What they were hearing was, in essence, what Maori had been saying throughout the first half of the twentieth century – indeed, since the beginning of colonisation. In turn, the Crown, at least until the 1970s– 80s, and in some interpretations also thereafter, sought what it had always aimed for: a society of fully assimilated Maori (and other non-pakeha ethnicities). While the two visions might be ultimately incompatible, the search continued for a modus vivendi – in the Crown's eyes a temporary one, but in Maoridom's eyes a lasting one which would entrench state recognition of rangatiratanga. Interactions between Crown (and more broadly, pakeha) and Maori remained, accordingly, highly complex.

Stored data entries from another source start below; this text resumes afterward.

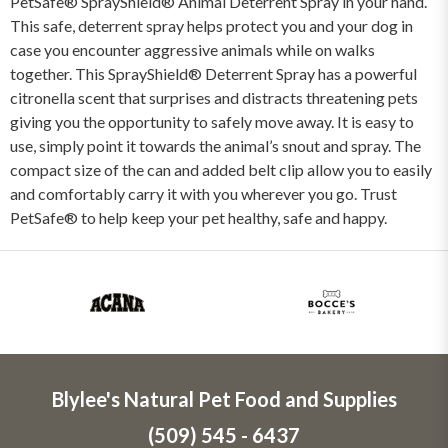
PetSafe® SprayShield® Animal Deterrent Spray in your hand.
This safe, deterrent spray helps protect you and your dog in
case you encounter aggressive animals while on walks
together. This SprayShield® Deterrent Spray has a powerful
citronella scent that surprises and distracts threatening pets
giving you the opportunity to safely move away. It is easy to
use, simply point it towards the animal’s snout and spray. The
compact size of the can and added belt clip allow you to easily
and comfortably carry it with you wherever you go. Trust
PetSafe® to help keep your pet healthy, safe and happy.
Blylee's Natural Pet Food and Supplies
(509) 545 - 6437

The state continued to attempt to defuse or deflect autonomism, often using methods which engaged with and incorporated the organisational and other manifestations of rangatiratanga. Despite both this and urbanisation, Maoridom continued to focus on achieving autonomy, often borrowing from pakeha modes, concepts and structures along the way, and sometimes working to 'take back' (or at least make use of) Maori-based institutions which had been officialised. Despite its strength, and favourable demographic and other factors, the Crown was unable to effect its grand strategy of fully incorporating and then superseding rangatiratanga.128

All through the period under review – and well into the future – Maori collective organisation, in its myriad of tribal, pan-tribal, subtribal and non-tribal expressions, adapted and flourished in the face of great odds, and Maori culture survived, adjusted and revived as demographic recovery proceeded. Maoridom had not, as the Crown wished, withered away, however bleak its future had seemed as the twentieth century approached. Despite urban migration and state containment, it remained vibrant in 1950, and the Crown, whatever its assimilationist vision, had no choice but to continue to engage with Maoridom's aspiration for full exercise of rangatiratanga. The struggle had no end in sight for either of the signatory parties to the Treaty of Waitangi.